With the Bollinger family, for example, but also with other pond owners. “The claims are increasing,” says Ertl. According to the LfL, more than one million euros were paid to affected companies last year alone. However, the compensation only covers up to 80 percent of the losses. “Pond farming is manual labor,” says Ertl. For many of the small businesses, this is no longer worthwhile in view of the damage. “But if the ponds disappear, biotopes will also be lost.”
Only fences really help
Scaring away the otter with noise or smells – that has already been tried, says LfL expert Christian Wagner. But it didn’t work. “The only thing that really helps is building the fence.” But a fence around the fish pond is not possible everywhere.
This is confirmed by Andreas Stummer from the Saxon State Fishing Association. In Saxony, where the carp ponds are generally larger than in Bavaria, this is only a viable solution in individual cases, he says. The cormorant is still causing the greatest damage in Saxon fish ponds. “But the number of otters has increased rapidly in recent years,” says Stummer. He is convinced that it must therefore be possible to shoot the predator in managed pond areas.
A court dispute is already raging in Bavaria. In 2020, the government of the Upper Palatinate issued special permits for “removing a maximum of two male otters each” for three pond systems that were particularly affected, as the authorities put it. On the other hand, the Bund Naturschutz (BN) is suing. A decision by the Bavarian Administrative Court is expected in the coming year.
A killed animal can quickly be followed by the next
Even if there are initially a maximum of six otters in the Upper Palatinate: Each individual animal ultimately influences the spread, says BN expert Christine Margraf. “Otters are territorial animals. When a territory is occupied, the young move on,” she says. But if an otter is shot down, there is no reason for the young animals to settle elsewhere.
Klenke is also critical of the killing of individual otters. There are now better data on the distribution and also random studies on the population density, but these are not sufficient. You need a population model to see what the consequences of removing individual animals are and what effect they might have, he says. “Otters are highly mobile. If there are otters around, a territory that becomes free will be occupied again within a short time.”

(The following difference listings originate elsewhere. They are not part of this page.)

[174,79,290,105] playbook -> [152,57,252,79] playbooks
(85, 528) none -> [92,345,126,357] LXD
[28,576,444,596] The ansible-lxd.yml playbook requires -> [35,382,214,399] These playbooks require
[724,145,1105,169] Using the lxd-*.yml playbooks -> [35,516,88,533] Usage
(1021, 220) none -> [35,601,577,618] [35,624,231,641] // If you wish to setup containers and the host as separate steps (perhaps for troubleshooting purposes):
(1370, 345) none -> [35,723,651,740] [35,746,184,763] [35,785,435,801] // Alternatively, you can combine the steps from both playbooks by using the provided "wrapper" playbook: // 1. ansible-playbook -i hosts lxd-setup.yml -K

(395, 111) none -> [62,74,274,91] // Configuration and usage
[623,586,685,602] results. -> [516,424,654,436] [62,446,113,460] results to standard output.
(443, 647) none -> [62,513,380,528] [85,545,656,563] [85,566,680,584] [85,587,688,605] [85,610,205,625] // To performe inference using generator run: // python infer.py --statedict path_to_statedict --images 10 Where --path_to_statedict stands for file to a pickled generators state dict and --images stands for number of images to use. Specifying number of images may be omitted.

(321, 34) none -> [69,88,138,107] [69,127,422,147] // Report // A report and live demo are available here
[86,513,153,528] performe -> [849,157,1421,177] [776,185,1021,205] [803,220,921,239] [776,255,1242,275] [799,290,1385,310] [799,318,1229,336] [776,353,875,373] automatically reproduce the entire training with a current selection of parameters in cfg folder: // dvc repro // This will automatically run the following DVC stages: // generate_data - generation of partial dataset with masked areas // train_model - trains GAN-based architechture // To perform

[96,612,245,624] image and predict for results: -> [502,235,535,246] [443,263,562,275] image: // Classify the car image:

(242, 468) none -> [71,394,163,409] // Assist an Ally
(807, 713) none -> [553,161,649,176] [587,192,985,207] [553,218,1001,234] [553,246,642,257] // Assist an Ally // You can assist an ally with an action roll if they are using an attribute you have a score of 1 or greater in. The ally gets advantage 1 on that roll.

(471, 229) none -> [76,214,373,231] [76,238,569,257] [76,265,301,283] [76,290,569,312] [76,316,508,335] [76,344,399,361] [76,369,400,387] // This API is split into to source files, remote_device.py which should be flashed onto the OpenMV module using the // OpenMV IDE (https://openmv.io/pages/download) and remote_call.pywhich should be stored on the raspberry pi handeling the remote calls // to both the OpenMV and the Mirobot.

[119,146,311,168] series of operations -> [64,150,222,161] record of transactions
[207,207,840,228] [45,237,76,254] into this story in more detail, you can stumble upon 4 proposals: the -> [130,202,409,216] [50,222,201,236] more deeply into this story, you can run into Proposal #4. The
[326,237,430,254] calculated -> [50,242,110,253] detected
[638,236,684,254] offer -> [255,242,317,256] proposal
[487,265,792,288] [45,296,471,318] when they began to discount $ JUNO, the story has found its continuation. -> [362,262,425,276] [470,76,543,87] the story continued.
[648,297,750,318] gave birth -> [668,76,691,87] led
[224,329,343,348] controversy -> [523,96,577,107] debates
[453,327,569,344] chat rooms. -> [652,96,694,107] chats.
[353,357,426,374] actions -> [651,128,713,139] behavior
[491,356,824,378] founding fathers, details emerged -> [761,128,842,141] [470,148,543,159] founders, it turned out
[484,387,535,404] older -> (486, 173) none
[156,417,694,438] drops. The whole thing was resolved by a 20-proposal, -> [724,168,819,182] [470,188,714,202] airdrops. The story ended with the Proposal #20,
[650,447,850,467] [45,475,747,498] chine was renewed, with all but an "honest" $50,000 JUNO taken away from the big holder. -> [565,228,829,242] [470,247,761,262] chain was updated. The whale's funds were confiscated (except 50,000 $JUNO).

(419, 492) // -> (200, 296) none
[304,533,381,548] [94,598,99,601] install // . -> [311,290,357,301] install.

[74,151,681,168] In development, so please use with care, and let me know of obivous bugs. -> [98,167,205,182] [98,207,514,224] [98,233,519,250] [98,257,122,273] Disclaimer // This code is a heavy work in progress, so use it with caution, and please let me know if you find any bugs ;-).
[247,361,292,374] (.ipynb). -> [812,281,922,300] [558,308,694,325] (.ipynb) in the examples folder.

For this reason, Margraf fears that a kind of precedent for all of Germany could be set in the Upper Palatinate. “If it’s going to work, you’d have to shoot the otter across the board,” she says. However, the otter is not solely responsible for the economic problems of the pond owners. The climate crisis is also causing this. Margraf is convinced: “Like the wolf, the otter is being made the scapegoat for misconduct in agricultural policy.”